The South Korean company now faces a product liability lawsuit after a Galaxy S7 Edge exploded in a man's back pocket while he was working at a construction site, according to Investopedia. The man reportedly suffered second- and third-degree burns on his thigh, groin, and lower back.
TechTimes noted that available information indicated that the device caught fire while in the man's pocket. The man stated that he heard the "phone whistling and screeching before it was engulfed in flames," wrote TechTimes. According to the lawsuit, the man heard "whistling, screeching, and vibrating, as well as smoke coming from his pocket," wrote Investopedia.
The man's right hand was injured as he attempted to pull the Samsung smartphone out of his pocket. He was unsuccessful and the phone exploded in his pocket, searing his legs and groin." His burns have been described as "permanent, life altering, and would require skin graft surgery and physical therapy," TechTimes reported.
To date, this is the second lawsuit filed against Samsung in under one week. Previously, a Florida family alleged that a Galaxy Note7s explosion led to a fire in its Jeep, wrote Investopedia.
Samsung finally issued a recall of the Galaxy Note7 last week and indicated that it had recorded a total of 35 cases of explosions in the device. Meanwhile, government institutions advised consumers against using the Galaxy Note7 under specific circumstances, Investopedia reported.
The Federal Aviation Administration (FAA) advised passengers to turn off the smartphones when boarding flights and to not pack the phones in checked-in baggage. The U.S. Consumer Safety Product Commission (CPSC), in what ABC News described as a government-sanctioned recall, advised consumers to power the Galaxy Note7 down or to "stop charging or using them... CPSC is working quickly to determine whether a replacement Galaxy Note7 is an acceptable remedy for Samsung or their phone carriers to provide to consumers," the CPSC wrote in a news release, according to Investopedia.

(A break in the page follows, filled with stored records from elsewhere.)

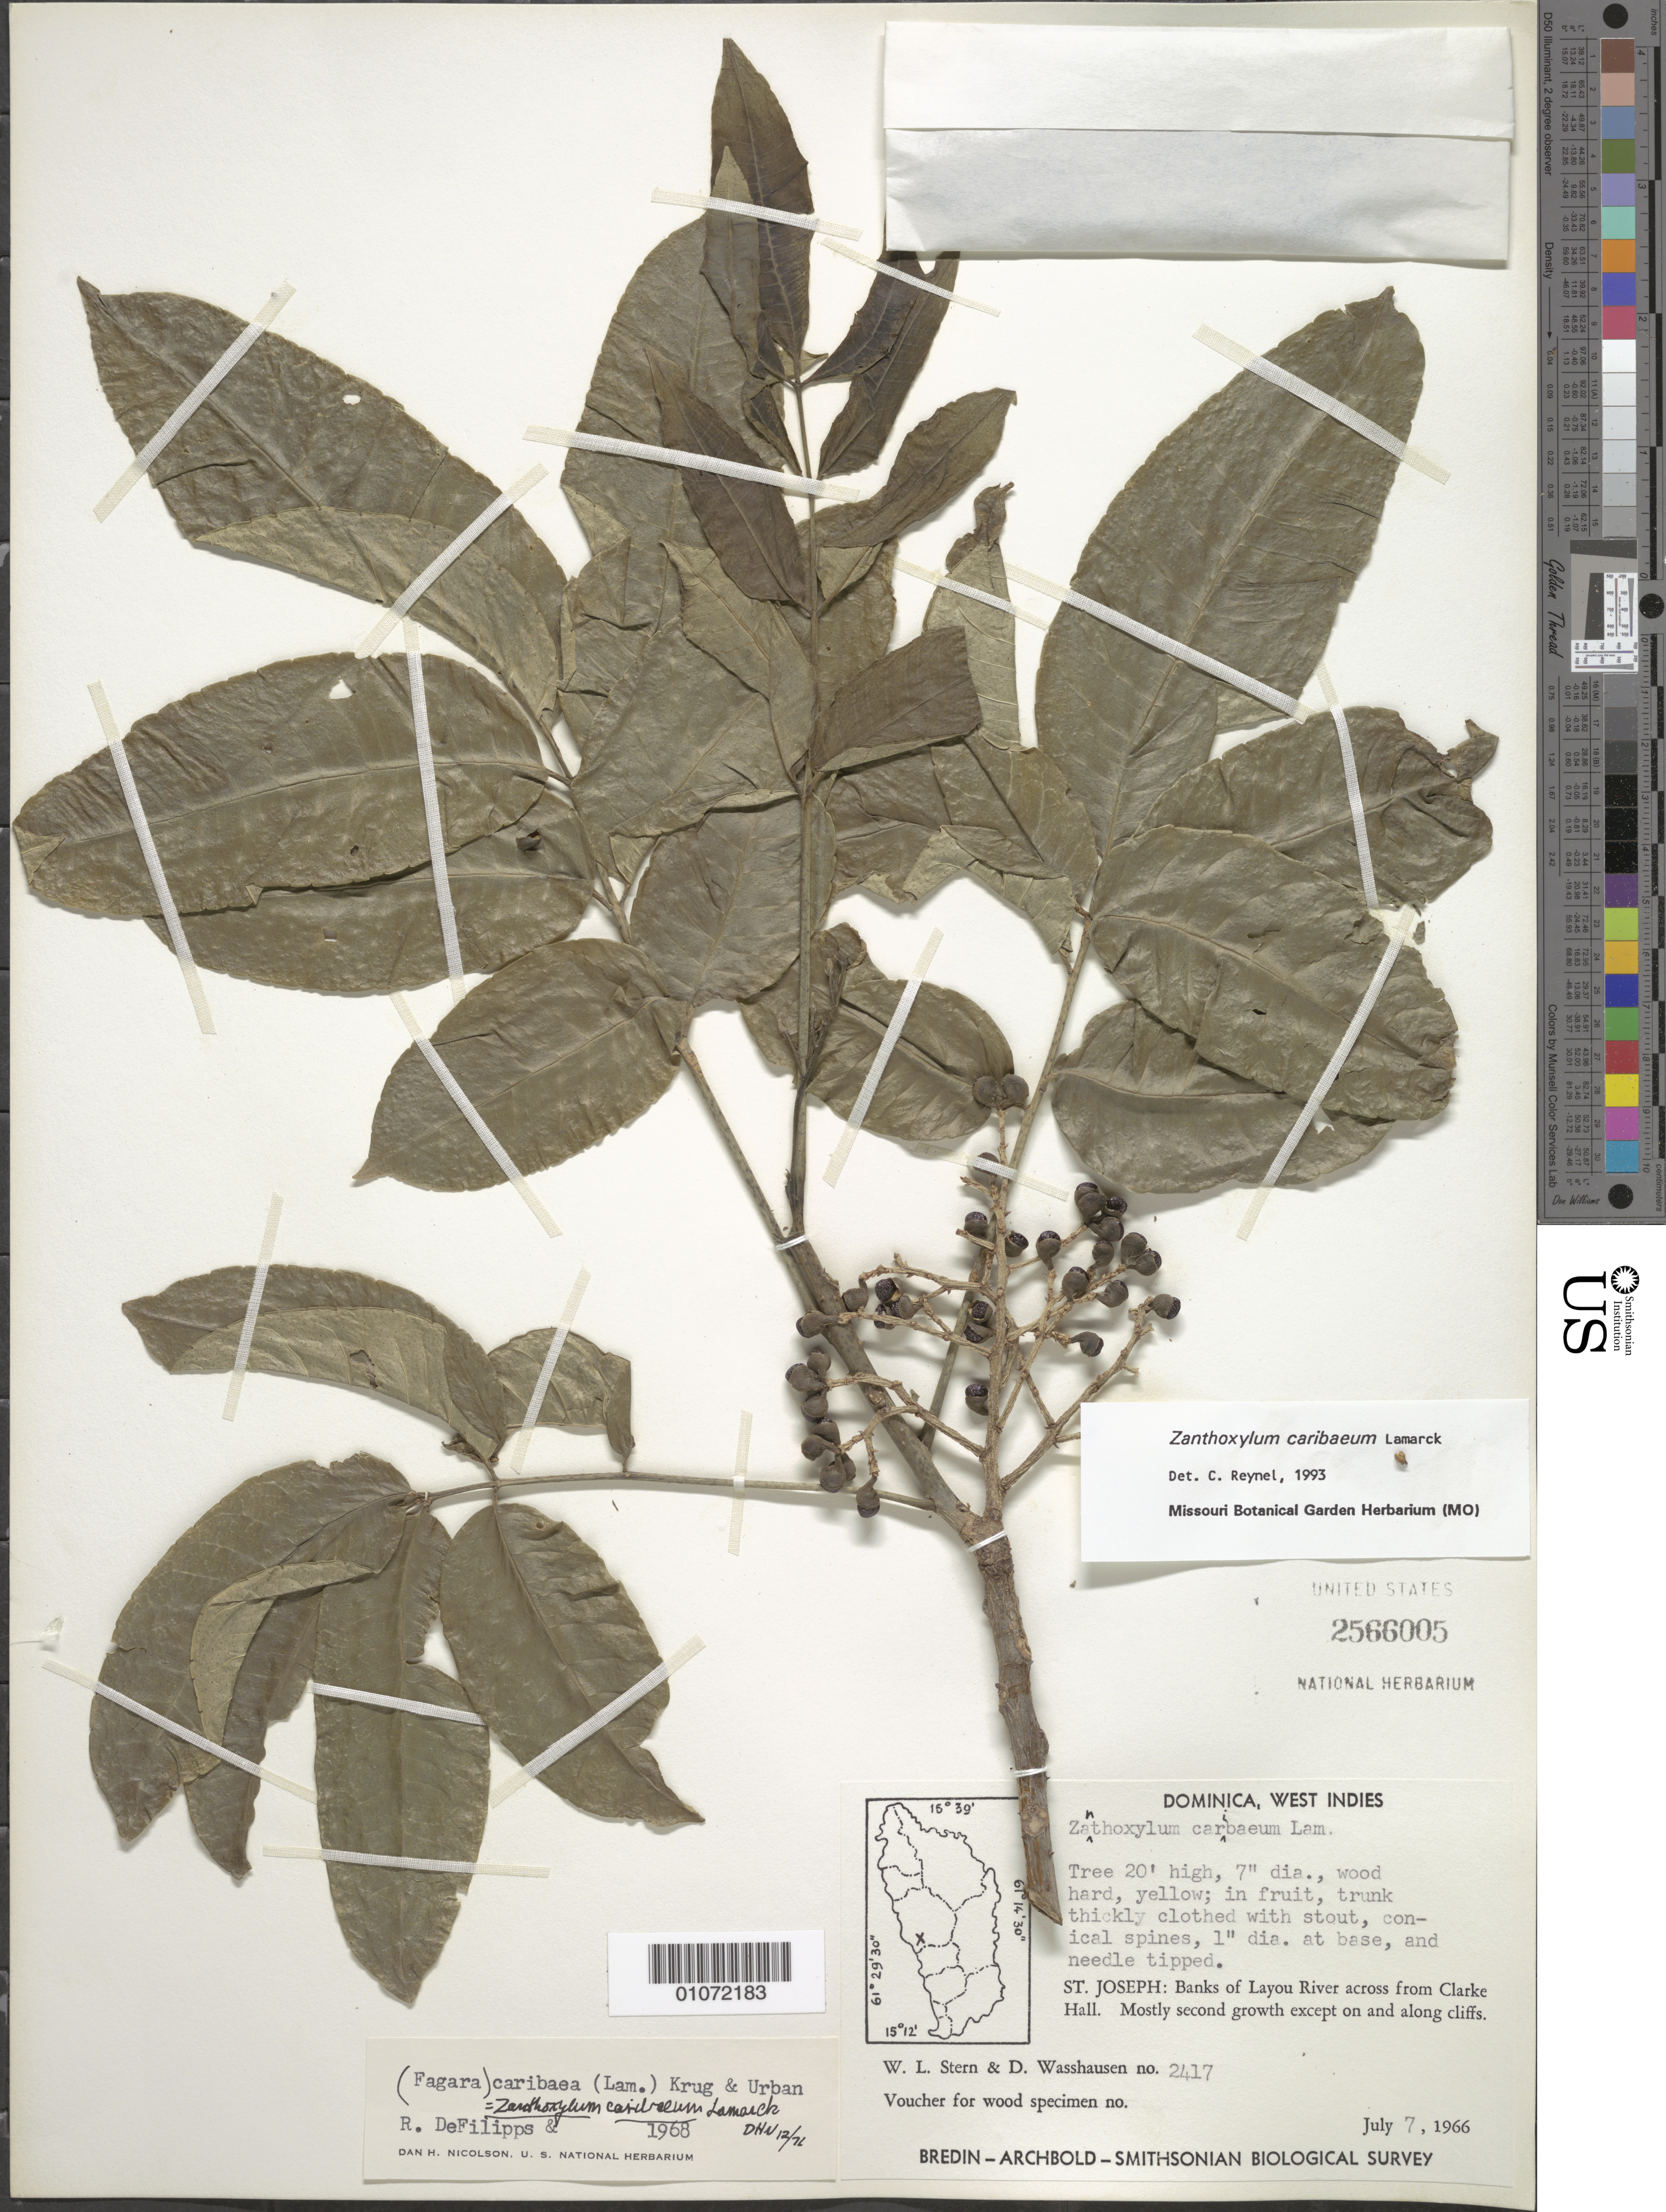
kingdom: Plantae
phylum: Tracheophyta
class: Magnoliopsida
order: Sapindales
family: Rutaceae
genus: Zanthoxylum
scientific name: Zanthoxylum caribaeum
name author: Lam.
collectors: W. L. Stern & D. C. Wasshausen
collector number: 2417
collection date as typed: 07 Jul 1966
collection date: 1966-07-07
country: Dominica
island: Dominica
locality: ST. JOSEPH: Banks of Layou River across from Clarke Hall. Mostly second growth except on and along cliffs.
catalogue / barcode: US 2566005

Most recently, according to he CPSC, "Samsung has received 92 reports of the batteries overheating in the U.S., including 26 reports of burns and 55 reports of property damage, including fires in cars and a garage," wrote the CPSC.
Nearly one million Note7 smartphones were sold in the United States, according to the CPSC. This recall is only applicable to the Samsung Galaxy Note7 smartphones sold prior to September 15, 2016, according to ABC News. The CPSC indicated that, according to its estimates, 97 percent of those devices contained the defective battery.